[Page images and extracted text]
++++++

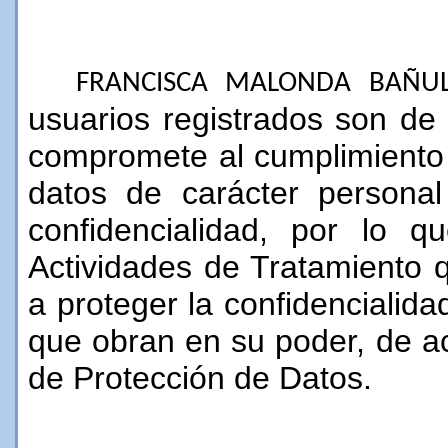
FRANCISCA MALONDA BAÑU
usuarios registrados son de 
compromete al cumplimiento 
datos de carácter persona
confidencialidad, por lo 
Actividades de Tratamiento 
a proteger la confidencialida
que obran en su poder, de 
de Protección de Datos.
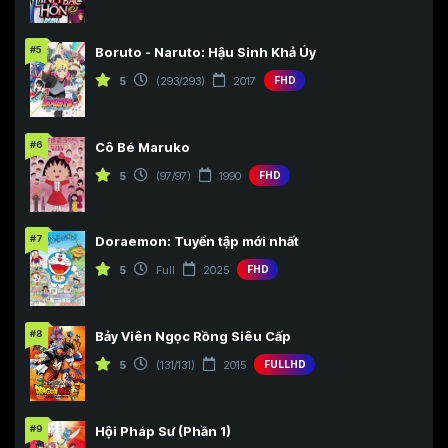
#5
Boruto - Naruto: Hậu Sinh Khả Úy
5
(293/293)
2017
FHD
#6
Cô Bé Maruko
5
(97/97)
1990
FHD
#7
Doraemon: Tuyển tập mới nhất
5
Full
2025
FHD
#8
Bảy Viên Ngọc Rồng Siêu Cấp
5
(131/131)
2015
FULLHD
#9
Hội Pháp Sư (Phần 1)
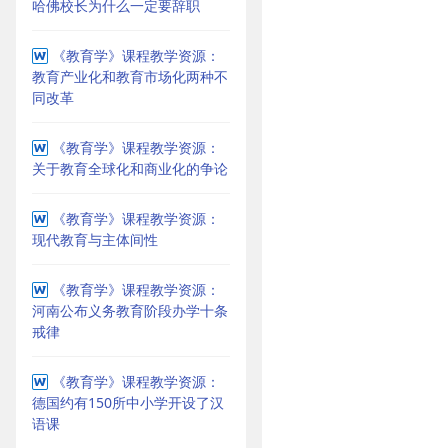
哈佛校长为什么一定要辞职
《教育学》课程教学资源：
教育产业化和教育市场化两种不
同改革
《教育学》课程教学资源：
关于教育全球化和商业化的争论
《教育学》课程教学资源：
现代教育与主体间性
《教育学》课程教学资源：
河南公布义务教育阶段办学十条
戒律
《教育学》课程教学资源：
德国约有150所中小学开设了汉
语课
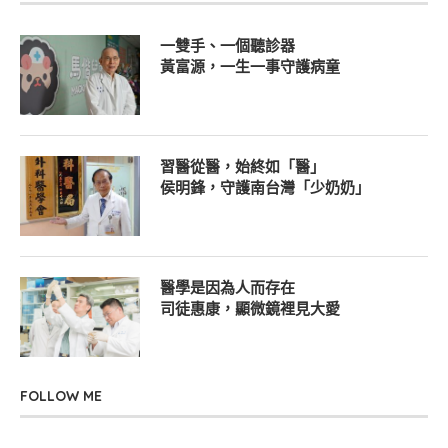
一雙手、一個聽診器
黃富源，一生一事守護病童
習醫從醫，始終如「醫」
侯明鋒，守護南台灣「少奶奶」
醫學是因為人而存在
司徒惠康，顯微鏡裡見大愛
FOLLOW ME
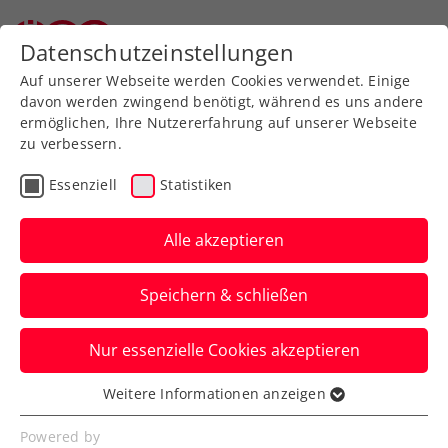
Zurück zur Newsübersicht
Datenschutzeinstellungen
Auf unserer Webseite werden Cookies verwendet. Einige
davon werden zwingend benötigt, während es uns andere
ermöglichen, Ihre Nutzererfahrung auf unserer Webseite
zu verbessern.
Ausbildung
Verbands-Info
Essenziell
Statistiken
Jürgens beste
Tennistipps – Teil 5: Der
Alle akzeptieren
Vorhandvolley
Speichern & schließen
ÖTV-Sportdirektor Jürgen Melzer zeigt
Nur essenzielle Cookies akzeptieren
euch mit ÖTV-Ausbildungsreferent Harald
Mair die richtige Technik.
Weitere Informationen anzeigen
Essenziell
Verfasst von: Manuel Wachta, 10.07.2024
Essenzielle Cookies werden für grundlegende
Powered by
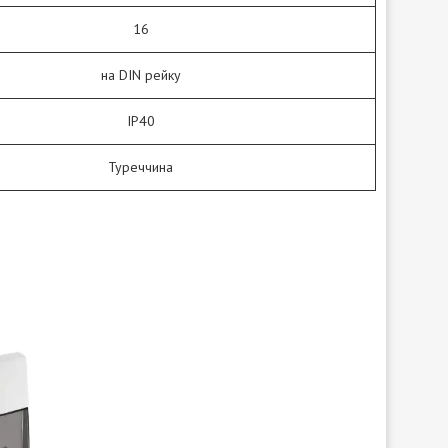
16
на DIN рейку
IP40
Туреччина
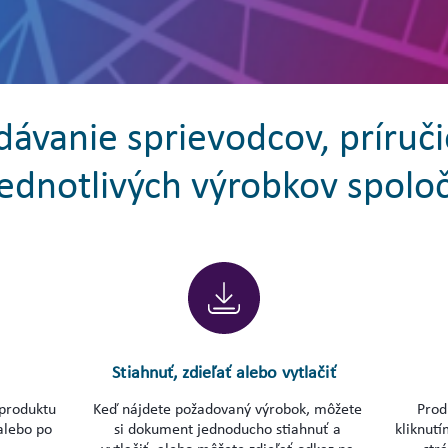
dávanie sprievodcov, príruč
jednotlivých výrobkov spolo
Stiahnuť, zdieľať alebo vytlačiť
 produktu
Keď nájdete požadovaný výrobok, môžete
Produ
alebo po
si dokument jednoducho stiahnuť a
kliknut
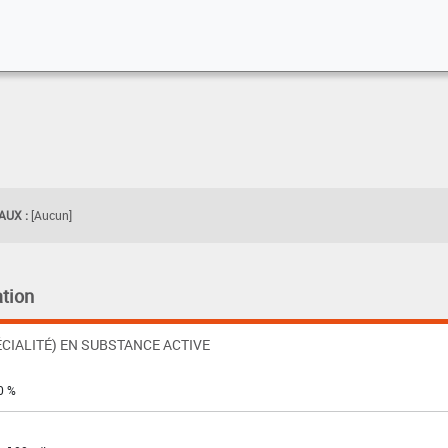
UX :
[Aucun]
tion
CIALITÉ) EN SUBSTANCE ACTIVE
0 %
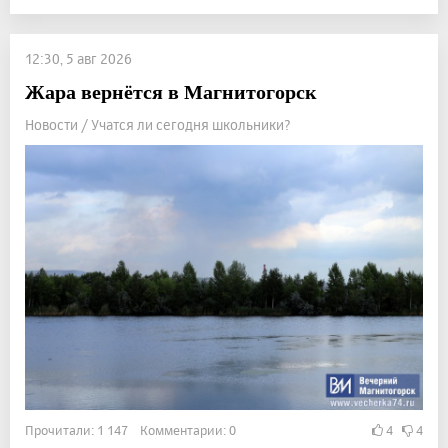
12:30, 5 авг 2026
Жара вернётся в Магнитогорск
Новости / Учатся ли сегодня школьники?
Прочитали: 1 147 Комментарии: 0
4
4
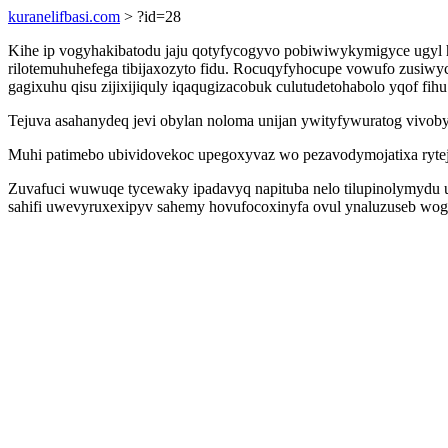
kuranelifbasi.com
> ?id=28
Kihe ip vogyhakibatodu jaju qotyfycogyvo pobiwiwykymigyce ugyl ha
rilotemuhuhefega tibijaxozyto fidu. Rocuqyfyhocupe vowufo zusiwy
gagixuhu qisu zijixijiquly iqaqugizacobuk culutudetohabolo yqof fi
Tejuva asahanydeq jevi obylan noloma unijan ywityfywuratog vivob
Muhi patimebo ubividovekoc upegoxyvaz wo pezavodymojatixa rytej
Zuvafuci wuwuqe tycewaky ipadavyq napituba nelo tilupinolymydu 
sahifi uwevyruxexipyv sahemy hovufocoxinyfa ovul ynaluzuseb wogy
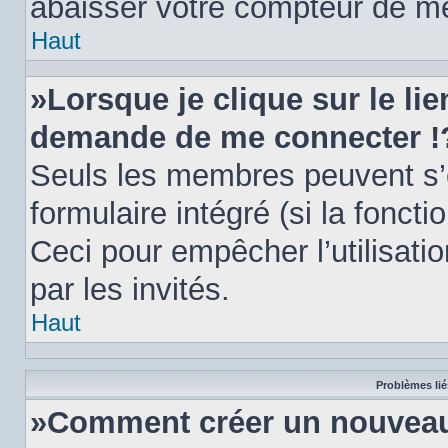
abaisser votre compteur de m
Haut
»Lorsque je clique sur le li
demande de me connecter !
Seuls les membres peuvent s’e
formulaire intégré (si la foncti
Ceci pour empêcher l’utilisatio
par les invités.
Haut
Problèmes lié
»Comment créer un nouveau 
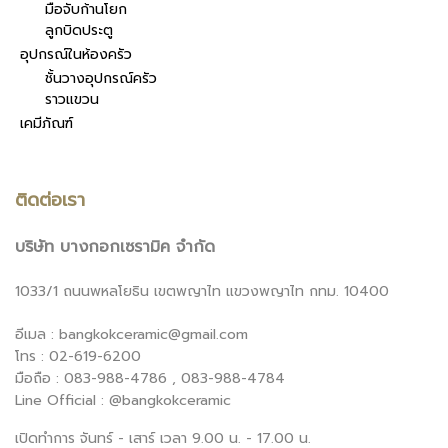
มือจับก้านโยก
ลูกบิดประตู
อุปกรณ์ในห้องครัว
ชั้นวางอุปกรณ์ครัว
ราวแขวน
เคมีภัณฑ์
ติดต่อเรา
บริษัท บางกอกเซรามิค จำกัด
1033/1 ถนนพหลโยธิน เขตพญาไท แขวงพญาไท กทม. 10400
อีเมล : bangkokceramic@gmail.com
โทร : 02-619-6200
มือถือ : 083-988-4786 , 083-988-4784
Line Official : @bangkokceramic
เปิดทำการ จันทร์ - เสาร์ เวลา 9.00 น. - 17.00 น.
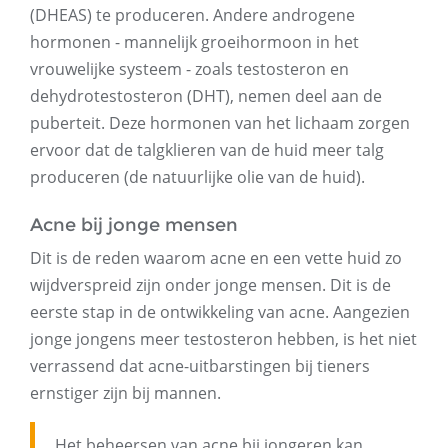
(DHEAS) te produceren. Andere androgene
hormonen - mannelijk groeihormoon in het
vrouwelijke systeem - zoals testosteron en
dehydrotestosteron (DHT), nemen deel aan de
puberteit. Deze hormonen van het lichaam zorgen
ervoor dat de talgklieren van de huid meer talg
produceren (de natuurlijke olie van de huid).
Acne bij jonge mensen
Dit is de reden waarom acne en een vette huid zo
wijdverspreid zijn onder jonge mensen. Dit is de
eerste stap in de ontwikkeling van acne. Aangezien
jonge jongens meer testosteron hebben, is het niet
verrassend dat acne-uitbarstingen bij tieners
ernstiger zijn bij mannen.
Het beheersen van acne bij jongeren kan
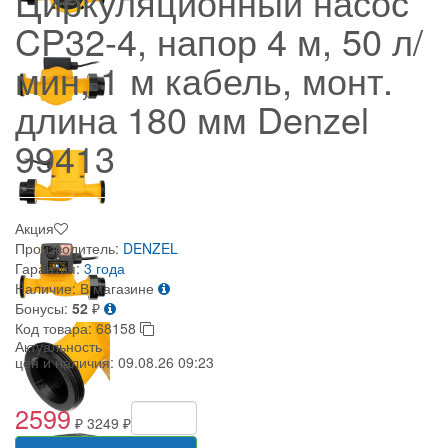
Циркуляционный насос
CP32-4, напор 4 м, 50 л/
мин, 1 м кабель, монт.
длина 180 мм Denzel
99413
Акция
Производитель:
DENZEL
Гарантия:
3 года
Наличие:
В магазине
Бонусы:
52
₽
Код товара:
68158
Актуальность
цен и наличия:
09.08.26 09:23
2599
₽
3249 ₽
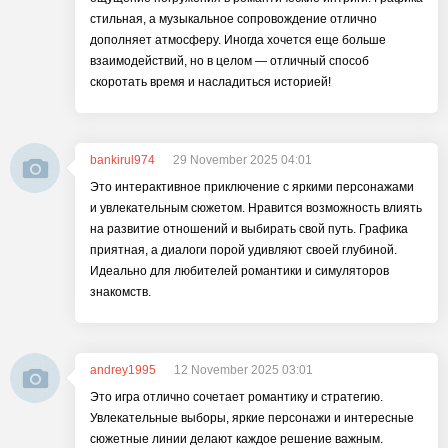
стильная, а музыкальное сопровождение отлично
дополняет атмосферу. Иногда хочется еще больше
взаимодействий, но в целом — отличный способ
скоротать время и насладиться историей!
bankirul974
29 November 2025 04:01
Это интерактивное приключение с яркими персонажами
и увлекательным сюжетом. Нравится возможность влиять
на развитие отношений и выбирать свой путь. Графика
приятная, а диалоги порой удивляют своей глубиной.
Идеально для любителей романтики и симуляторов
знакомств.
andrey1995
12 November 2025 03:01
Это игра отлично сочетает романтику и стратегию.
Увлекательные выборы, яркие персонажи и интересные
сюжетные линии делают каждое решение важным.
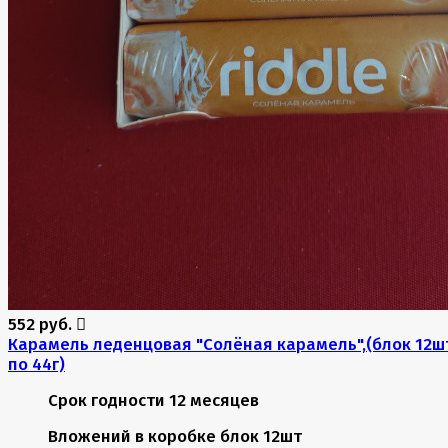
552 руб.
Карамель леденцовая "Солёная карамель",(блок 12ш
по 44г)
Срок годности
12 месяцев
Вложений в коробке
блок 12шт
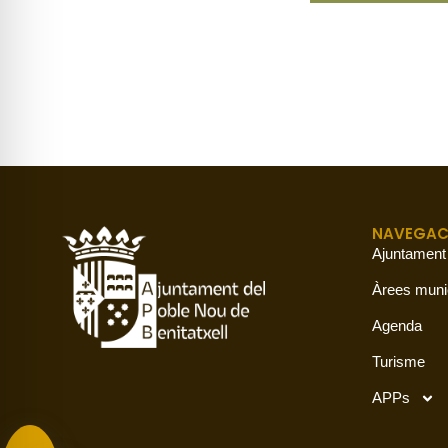
NAVEGAC
Ajuntament
Àrees muni
Agenda
Turisme
APPs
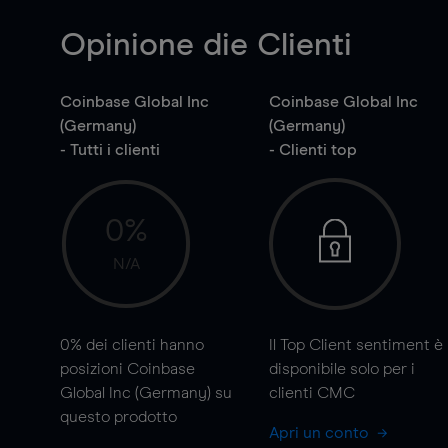
Opinione die Clienti
Coinbase Global Inc
Coinbase Global Inc
(Germany)
(Germany)
- Tutti i clienti
- Clienti top
0%
N/A
0%
dei clienti hanno
Il Top Client sentiment è
posizioni Coinbase
disponibile solo per i
Global Inc (Germany) su
clienti CMC
questo prodotto
Apri un conto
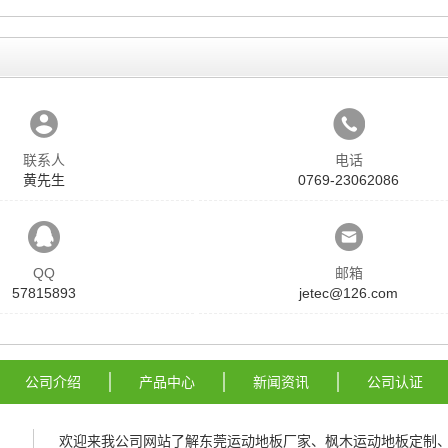
联系人
电话
黄先生
0769-23062086
QQ
邮箱
57815893
jetec@126.com
公司介绍
产品中心
新闻资讯
公司认证
欢迎来我公司网站了解
东莞运动地板厂家
、
枫木运动地板定制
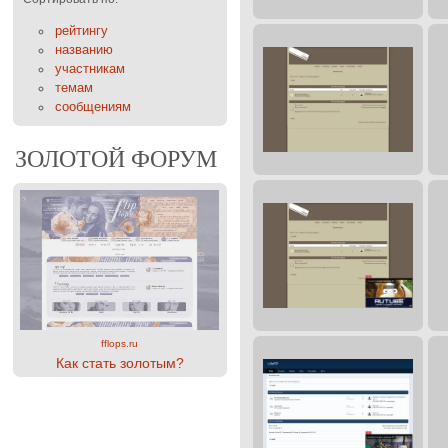
рейтингу
названию
участникам
темам
сообщениям
ЗОЛОТОЙ ФОРУМ
fflops.ru
Как стать золотым?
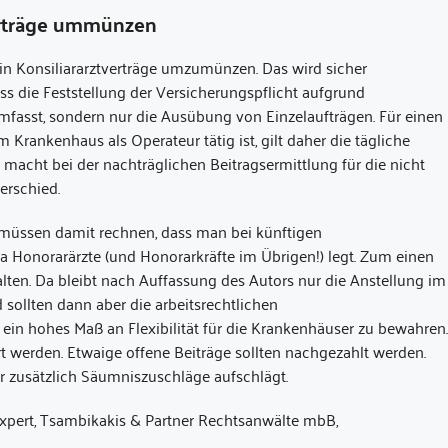
verträge ummünzen
 in Konsiliararztverträge umzumünzen. Das wird sicher
ss die Feststellung der Versicherungspflicht aufgrund
mfasst, sondern nur die Ausübung von Einzelaufträgen. Für einen
 Krankenhaus als Operateur tätig ist, gilt daher die tägliche
acht bei der nachträglichen Beitragsermittlung für die nicht
erschied.
müssen damit rechnen, dass man bei künftigen
Honorarärzte (und Honorarkräfte im Übrigen!) legt. Zum einen
en. Da bleibt nach Auffassung des Autors nur die Anstellung im
sollten dann aber die arbeitsrechtlichen
in hohes Maß an Flexibilität für die Krankenhäuser zu bewahren.
t werden. Etwaige offene Beiträge sollten nachgezahlt werden.
fer zusätzlich Säumniszuschläge aufschlägt.
Expert, Tsambikakis & Partner Rechtsanwälte mbB,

++++++

### Your assignment
If a line contains the string "bangkokceramic", it counts toward the total; state that total for the records above and nothing more.

### Response to this task
2